Work instructions
All lines from the entries below that contain the string "yChannelSelector" should be copied out.

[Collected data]
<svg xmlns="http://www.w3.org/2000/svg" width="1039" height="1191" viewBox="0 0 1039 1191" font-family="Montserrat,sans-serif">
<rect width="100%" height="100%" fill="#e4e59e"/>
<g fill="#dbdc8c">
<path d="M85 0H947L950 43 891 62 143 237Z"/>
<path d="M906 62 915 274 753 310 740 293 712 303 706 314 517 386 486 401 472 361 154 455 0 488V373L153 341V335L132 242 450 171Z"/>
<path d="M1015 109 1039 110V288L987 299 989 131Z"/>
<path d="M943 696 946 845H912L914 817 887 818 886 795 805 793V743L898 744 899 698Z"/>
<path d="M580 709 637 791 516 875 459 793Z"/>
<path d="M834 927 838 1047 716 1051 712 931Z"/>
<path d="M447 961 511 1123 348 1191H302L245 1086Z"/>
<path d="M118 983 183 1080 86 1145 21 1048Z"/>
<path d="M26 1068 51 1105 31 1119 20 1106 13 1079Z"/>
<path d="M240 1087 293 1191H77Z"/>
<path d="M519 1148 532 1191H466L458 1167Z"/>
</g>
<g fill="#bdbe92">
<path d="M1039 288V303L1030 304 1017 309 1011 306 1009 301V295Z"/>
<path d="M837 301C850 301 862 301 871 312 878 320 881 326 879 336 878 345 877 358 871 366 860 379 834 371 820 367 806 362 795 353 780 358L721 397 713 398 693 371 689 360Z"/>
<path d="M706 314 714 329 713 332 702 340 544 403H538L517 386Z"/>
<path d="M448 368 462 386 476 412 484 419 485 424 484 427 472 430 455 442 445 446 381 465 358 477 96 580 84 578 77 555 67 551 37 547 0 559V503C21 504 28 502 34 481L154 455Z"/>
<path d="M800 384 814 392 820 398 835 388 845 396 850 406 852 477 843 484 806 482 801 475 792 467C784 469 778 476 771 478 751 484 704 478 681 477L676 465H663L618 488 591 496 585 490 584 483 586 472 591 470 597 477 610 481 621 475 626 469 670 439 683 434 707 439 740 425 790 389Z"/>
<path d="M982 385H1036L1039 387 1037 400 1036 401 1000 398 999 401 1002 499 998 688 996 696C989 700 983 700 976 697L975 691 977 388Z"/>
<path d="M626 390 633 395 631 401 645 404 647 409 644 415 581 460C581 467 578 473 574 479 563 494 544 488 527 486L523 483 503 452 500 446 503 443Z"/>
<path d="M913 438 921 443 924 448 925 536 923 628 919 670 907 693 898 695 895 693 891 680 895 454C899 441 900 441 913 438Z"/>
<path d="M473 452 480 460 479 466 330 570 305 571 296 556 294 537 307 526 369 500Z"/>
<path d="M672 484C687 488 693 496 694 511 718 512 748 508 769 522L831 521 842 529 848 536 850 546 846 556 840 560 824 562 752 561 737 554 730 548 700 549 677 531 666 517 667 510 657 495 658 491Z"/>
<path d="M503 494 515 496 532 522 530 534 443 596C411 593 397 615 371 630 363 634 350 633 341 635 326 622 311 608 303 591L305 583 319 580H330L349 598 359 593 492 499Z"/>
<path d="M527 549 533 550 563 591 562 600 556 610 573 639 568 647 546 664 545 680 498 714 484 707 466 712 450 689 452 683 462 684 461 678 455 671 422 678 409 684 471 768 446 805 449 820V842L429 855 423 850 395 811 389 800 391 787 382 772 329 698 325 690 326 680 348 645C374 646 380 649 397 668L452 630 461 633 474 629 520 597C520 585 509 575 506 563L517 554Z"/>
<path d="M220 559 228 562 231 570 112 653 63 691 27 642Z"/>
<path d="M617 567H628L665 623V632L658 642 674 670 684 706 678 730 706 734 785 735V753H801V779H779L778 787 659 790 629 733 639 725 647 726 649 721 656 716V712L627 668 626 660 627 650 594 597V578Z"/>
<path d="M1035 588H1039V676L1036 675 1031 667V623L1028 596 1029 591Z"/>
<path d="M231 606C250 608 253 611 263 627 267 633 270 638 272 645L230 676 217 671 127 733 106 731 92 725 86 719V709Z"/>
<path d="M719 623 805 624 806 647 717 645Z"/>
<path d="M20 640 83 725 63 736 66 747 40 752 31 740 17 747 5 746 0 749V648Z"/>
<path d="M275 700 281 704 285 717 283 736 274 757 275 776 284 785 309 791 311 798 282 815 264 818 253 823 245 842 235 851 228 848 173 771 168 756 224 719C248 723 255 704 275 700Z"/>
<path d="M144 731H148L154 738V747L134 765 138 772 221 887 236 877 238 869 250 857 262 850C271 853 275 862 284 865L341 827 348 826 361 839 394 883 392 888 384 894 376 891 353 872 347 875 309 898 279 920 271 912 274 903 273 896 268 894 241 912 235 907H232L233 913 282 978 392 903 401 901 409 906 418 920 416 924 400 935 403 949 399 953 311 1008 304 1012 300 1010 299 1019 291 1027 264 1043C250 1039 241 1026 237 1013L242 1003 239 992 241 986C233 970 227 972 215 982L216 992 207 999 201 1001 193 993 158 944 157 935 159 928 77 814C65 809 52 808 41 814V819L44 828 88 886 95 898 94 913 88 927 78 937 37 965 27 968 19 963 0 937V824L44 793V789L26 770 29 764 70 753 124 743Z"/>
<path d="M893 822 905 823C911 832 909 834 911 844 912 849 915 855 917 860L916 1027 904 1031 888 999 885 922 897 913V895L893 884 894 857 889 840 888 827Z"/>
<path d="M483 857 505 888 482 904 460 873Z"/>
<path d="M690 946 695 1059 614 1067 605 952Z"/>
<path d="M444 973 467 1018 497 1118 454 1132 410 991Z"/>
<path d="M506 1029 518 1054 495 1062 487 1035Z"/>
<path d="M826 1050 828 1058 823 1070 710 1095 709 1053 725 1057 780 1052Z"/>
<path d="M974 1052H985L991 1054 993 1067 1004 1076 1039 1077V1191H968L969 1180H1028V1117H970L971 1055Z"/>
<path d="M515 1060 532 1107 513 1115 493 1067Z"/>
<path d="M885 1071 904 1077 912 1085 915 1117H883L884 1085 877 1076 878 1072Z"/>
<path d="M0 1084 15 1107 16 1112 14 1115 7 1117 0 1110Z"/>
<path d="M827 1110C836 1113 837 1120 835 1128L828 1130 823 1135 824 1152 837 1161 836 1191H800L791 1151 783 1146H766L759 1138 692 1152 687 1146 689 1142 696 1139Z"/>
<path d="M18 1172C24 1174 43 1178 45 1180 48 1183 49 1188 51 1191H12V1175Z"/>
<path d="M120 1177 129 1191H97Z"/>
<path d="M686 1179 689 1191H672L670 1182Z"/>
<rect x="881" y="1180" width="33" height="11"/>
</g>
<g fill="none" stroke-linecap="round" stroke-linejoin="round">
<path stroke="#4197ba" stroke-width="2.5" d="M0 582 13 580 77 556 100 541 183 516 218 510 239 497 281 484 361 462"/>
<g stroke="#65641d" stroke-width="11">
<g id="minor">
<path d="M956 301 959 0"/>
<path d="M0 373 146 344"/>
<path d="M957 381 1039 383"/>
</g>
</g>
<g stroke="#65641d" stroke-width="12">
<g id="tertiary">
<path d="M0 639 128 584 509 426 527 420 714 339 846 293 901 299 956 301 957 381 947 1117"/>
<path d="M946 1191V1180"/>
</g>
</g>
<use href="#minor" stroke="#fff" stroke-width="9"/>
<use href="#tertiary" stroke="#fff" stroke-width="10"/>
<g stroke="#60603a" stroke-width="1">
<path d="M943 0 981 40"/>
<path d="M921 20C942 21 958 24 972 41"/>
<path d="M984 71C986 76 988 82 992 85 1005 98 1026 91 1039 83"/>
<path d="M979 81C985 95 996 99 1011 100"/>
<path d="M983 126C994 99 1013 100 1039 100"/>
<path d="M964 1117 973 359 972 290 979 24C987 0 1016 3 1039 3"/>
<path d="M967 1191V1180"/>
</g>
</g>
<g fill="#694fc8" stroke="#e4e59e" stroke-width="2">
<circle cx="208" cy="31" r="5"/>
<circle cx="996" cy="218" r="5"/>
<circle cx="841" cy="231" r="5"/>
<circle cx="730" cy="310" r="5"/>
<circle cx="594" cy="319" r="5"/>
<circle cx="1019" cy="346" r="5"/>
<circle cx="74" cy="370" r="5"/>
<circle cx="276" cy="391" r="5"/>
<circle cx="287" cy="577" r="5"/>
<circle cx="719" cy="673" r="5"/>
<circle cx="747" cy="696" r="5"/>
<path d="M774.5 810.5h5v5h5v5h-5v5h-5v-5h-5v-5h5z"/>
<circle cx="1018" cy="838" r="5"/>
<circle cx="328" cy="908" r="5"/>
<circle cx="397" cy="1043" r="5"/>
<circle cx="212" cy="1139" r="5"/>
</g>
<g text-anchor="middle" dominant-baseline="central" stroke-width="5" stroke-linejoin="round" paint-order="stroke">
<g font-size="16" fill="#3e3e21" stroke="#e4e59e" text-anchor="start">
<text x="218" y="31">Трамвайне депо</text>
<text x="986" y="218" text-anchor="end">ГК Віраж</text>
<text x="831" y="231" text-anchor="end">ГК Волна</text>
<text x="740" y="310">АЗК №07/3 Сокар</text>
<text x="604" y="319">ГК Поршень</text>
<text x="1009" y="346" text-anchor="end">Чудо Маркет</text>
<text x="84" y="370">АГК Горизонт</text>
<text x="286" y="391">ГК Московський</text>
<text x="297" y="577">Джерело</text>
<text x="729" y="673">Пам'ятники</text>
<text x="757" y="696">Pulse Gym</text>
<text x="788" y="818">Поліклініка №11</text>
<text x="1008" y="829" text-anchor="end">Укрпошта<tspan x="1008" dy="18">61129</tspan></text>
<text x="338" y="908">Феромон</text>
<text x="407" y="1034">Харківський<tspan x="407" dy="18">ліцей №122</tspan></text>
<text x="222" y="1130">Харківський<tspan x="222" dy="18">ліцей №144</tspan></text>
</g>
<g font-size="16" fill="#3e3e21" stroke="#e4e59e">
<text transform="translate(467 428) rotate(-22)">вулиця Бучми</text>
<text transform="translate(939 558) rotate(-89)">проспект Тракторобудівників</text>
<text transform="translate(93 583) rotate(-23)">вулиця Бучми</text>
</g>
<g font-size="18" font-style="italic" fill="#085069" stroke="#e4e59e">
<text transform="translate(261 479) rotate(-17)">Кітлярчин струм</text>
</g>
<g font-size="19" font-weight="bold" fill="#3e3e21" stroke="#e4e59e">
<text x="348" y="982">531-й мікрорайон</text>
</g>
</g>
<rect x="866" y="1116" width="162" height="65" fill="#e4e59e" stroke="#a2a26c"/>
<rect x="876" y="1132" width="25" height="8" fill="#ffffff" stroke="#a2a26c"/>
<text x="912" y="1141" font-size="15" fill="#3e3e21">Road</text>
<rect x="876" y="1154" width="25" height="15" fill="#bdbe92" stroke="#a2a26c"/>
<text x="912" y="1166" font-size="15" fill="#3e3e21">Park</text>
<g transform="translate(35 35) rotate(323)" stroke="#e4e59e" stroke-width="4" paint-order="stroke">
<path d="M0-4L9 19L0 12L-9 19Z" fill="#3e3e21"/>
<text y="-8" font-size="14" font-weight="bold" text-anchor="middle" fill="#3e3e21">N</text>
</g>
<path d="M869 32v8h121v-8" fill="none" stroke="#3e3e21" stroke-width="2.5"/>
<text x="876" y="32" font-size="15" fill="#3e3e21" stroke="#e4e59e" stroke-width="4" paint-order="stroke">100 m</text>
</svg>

==

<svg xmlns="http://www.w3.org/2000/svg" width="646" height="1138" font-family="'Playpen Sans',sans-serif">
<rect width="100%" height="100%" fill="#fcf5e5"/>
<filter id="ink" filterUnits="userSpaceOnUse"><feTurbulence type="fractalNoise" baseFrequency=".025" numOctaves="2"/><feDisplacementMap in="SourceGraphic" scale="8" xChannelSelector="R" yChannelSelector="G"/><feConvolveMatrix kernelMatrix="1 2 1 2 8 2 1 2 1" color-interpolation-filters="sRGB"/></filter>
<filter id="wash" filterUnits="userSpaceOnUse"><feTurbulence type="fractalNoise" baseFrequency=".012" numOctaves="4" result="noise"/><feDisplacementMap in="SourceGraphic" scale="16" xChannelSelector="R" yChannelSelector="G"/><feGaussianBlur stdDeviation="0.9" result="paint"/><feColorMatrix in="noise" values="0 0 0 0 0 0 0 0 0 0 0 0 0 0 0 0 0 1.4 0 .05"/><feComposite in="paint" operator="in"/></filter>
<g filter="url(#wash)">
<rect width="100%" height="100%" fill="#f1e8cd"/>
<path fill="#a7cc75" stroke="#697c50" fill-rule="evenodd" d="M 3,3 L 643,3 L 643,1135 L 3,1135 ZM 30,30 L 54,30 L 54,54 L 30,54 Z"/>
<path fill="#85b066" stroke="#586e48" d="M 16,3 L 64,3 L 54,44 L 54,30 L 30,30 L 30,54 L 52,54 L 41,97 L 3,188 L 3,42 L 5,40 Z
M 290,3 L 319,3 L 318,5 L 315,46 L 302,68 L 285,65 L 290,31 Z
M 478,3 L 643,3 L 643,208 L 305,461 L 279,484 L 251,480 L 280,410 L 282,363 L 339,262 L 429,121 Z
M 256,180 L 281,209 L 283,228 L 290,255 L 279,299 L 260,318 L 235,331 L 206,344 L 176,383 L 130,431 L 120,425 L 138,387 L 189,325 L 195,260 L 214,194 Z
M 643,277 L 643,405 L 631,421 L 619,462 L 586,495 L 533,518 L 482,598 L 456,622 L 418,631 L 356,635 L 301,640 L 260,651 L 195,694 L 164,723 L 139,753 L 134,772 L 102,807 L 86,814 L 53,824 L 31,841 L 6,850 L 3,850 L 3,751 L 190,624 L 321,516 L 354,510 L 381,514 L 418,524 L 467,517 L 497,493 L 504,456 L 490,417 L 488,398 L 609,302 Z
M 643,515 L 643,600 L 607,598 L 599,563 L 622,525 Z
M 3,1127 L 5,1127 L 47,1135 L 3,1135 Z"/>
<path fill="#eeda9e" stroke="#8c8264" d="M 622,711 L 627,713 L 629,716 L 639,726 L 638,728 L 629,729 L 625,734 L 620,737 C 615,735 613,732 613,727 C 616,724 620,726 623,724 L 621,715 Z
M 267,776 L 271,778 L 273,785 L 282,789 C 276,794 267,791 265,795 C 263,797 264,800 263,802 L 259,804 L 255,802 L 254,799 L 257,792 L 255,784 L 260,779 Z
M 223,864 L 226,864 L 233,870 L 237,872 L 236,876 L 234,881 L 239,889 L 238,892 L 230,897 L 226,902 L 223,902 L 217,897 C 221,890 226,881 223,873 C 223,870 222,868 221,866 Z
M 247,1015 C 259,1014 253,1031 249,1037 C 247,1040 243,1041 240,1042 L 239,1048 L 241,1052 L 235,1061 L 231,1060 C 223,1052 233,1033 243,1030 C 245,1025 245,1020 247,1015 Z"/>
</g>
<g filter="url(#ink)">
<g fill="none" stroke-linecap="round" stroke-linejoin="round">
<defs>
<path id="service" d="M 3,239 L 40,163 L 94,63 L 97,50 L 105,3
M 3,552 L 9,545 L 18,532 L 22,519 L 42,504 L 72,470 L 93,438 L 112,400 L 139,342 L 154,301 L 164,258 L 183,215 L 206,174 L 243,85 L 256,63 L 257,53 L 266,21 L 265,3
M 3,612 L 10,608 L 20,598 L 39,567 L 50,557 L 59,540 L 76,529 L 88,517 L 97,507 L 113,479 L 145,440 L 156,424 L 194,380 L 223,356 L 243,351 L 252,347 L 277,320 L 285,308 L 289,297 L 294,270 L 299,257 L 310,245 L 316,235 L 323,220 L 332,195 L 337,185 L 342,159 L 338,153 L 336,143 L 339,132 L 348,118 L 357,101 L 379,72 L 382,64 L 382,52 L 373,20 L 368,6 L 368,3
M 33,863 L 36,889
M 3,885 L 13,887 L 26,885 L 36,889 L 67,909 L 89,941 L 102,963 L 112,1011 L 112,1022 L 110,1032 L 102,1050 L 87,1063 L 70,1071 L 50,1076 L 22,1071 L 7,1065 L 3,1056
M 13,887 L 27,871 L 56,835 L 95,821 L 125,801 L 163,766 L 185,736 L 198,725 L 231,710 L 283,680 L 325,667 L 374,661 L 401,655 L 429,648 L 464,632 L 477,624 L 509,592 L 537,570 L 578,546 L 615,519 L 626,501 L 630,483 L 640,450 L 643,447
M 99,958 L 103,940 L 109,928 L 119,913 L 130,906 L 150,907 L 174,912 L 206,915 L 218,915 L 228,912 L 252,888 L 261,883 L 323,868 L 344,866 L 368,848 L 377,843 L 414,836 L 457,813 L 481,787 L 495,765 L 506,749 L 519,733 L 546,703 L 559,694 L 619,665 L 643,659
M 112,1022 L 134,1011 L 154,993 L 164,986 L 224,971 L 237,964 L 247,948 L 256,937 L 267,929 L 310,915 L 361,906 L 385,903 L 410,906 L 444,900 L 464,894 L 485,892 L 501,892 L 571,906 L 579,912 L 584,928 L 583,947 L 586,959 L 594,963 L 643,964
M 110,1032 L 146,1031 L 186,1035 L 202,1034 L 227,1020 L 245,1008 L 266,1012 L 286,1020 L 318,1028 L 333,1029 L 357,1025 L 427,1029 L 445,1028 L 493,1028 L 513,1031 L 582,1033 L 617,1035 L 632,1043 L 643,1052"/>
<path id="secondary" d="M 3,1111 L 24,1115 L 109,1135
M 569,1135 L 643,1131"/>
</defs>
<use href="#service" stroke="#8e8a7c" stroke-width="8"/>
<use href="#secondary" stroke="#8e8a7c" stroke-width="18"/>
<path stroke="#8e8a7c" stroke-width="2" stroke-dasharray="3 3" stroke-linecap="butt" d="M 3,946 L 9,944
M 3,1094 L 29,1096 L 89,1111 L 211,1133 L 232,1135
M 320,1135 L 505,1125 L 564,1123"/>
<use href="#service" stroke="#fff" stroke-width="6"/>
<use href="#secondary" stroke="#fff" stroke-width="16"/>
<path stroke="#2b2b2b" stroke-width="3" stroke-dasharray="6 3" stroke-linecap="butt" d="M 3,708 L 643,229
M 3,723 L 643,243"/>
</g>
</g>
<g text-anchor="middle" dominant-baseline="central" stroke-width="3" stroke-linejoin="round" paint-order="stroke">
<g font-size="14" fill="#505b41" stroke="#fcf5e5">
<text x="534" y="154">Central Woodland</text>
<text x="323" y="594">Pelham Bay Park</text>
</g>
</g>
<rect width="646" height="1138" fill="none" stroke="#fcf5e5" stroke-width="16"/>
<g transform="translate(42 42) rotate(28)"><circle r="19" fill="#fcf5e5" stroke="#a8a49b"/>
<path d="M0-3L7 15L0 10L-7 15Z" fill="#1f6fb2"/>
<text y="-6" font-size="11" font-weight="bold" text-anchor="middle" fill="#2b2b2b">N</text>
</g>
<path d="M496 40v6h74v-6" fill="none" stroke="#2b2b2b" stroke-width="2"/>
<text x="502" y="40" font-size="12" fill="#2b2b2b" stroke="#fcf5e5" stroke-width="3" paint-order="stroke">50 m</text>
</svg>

Output below
<filter id="ink" filterUnits="userSpaceOnUse"><feTurbulence type="fractalNoise" baseFrequency=".025" numOctaves="2"/><feDisplacementMap in="SourceGraphic" scale="8" xChannelSelector="R" yChannelSelector="G"/><feConvolveMatrix kernelMatrix="1 2 1 2 8 2 1 2 1" color-interpolation-filters="sRGB"/></filter>
<filter id="wash" filterUnits="userSpaceOnUse"><feTurbulence type="fractalNoise" baseFrequency=".012" numOctaves="4" result="noise"/><feDisplacementMap in="SourceGraphic" scale="16" xChannelSelector="R" yChannelSelector="G"/><feGaussianBlur stdDeviation="0.9" result="paint"/><feColorMatrix in="noise" values="0 0 0 0 0 0 0 0 0 0 0 0 0 0 0 0 0 1.4 0 .05"/><feComposite in="paint" operator="in"/></filter>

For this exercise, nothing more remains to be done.